Excerpted data:
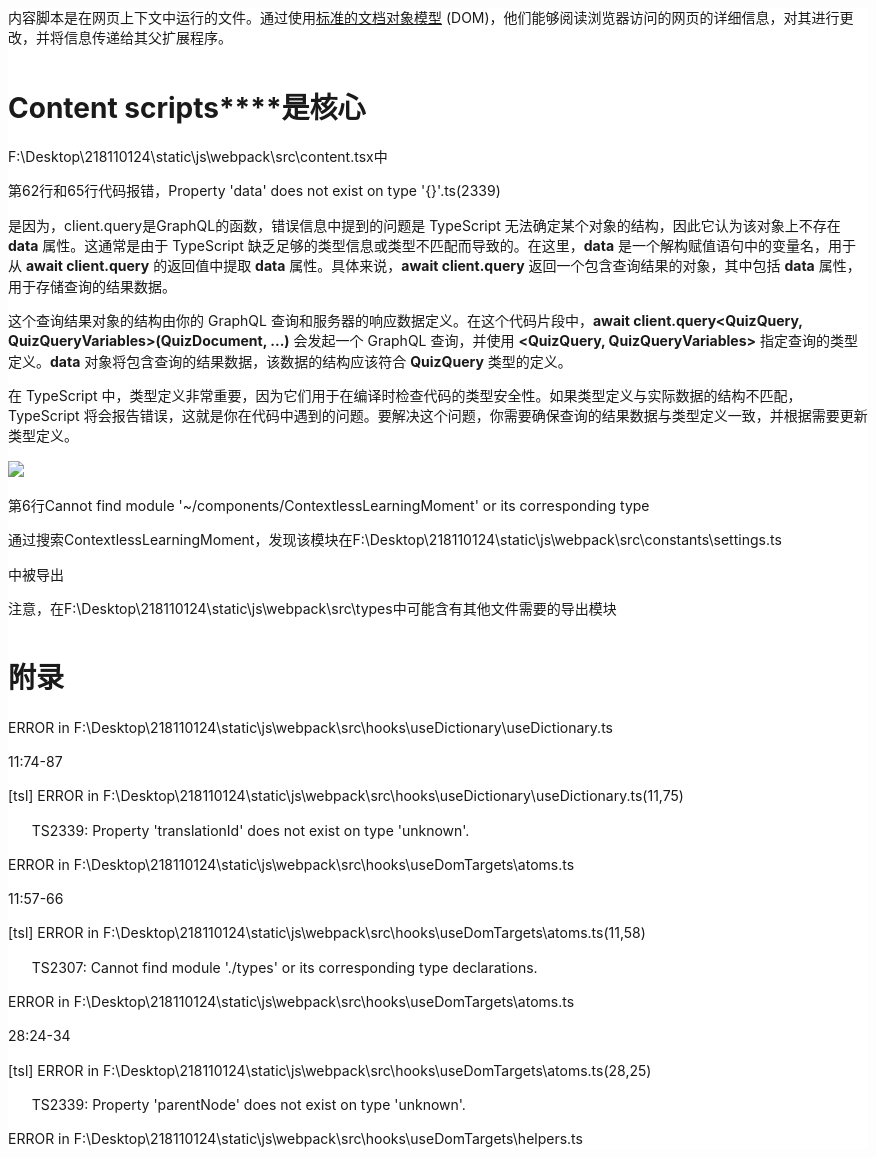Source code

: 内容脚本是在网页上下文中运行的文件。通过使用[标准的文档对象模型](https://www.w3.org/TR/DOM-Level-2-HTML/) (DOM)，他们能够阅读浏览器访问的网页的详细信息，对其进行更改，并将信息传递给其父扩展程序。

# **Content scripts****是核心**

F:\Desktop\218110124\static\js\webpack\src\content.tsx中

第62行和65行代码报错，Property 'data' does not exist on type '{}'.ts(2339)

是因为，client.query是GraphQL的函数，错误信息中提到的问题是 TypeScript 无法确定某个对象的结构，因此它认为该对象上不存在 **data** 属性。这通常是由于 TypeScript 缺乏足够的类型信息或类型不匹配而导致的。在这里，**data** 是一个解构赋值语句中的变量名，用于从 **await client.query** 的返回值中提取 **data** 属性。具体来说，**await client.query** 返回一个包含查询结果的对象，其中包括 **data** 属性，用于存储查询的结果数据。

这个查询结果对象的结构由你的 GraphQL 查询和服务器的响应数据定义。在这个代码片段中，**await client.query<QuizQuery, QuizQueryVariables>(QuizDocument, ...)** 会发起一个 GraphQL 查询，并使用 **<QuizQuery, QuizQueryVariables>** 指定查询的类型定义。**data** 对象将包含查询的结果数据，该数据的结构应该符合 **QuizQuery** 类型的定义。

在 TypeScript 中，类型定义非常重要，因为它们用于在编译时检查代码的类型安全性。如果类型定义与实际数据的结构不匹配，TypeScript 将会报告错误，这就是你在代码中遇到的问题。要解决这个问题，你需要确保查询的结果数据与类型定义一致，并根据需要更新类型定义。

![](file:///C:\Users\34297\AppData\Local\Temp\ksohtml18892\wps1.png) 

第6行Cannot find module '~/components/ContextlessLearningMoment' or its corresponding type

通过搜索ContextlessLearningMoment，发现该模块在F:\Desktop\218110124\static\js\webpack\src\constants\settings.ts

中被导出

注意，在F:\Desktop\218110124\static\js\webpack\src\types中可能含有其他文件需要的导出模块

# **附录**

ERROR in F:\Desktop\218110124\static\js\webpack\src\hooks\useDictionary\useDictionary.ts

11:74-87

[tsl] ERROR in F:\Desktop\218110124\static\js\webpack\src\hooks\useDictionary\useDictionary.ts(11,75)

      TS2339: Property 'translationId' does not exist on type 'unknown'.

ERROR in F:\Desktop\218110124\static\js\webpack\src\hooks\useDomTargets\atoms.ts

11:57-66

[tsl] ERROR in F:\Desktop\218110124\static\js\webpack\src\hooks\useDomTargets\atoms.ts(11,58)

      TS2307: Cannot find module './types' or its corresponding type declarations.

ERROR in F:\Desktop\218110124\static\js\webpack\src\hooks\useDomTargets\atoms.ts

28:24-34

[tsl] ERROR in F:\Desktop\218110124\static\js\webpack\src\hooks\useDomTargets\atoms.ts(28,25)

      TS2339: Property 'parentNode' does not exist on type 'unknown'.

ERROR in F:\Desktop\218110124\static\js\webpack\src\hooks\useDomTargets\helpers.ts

Exercise instructions: Report in full each line of the records above that contains the word "does".

Response to this exercise:
第62行和65行代码报错，Property 'data' does not exist on type '{}'.ts(2339)
      TS2339: Property 'translationId' does not exist on type 'unknown'.
      TS2339: Property 'parentNode' does not exist on type 'unknown'.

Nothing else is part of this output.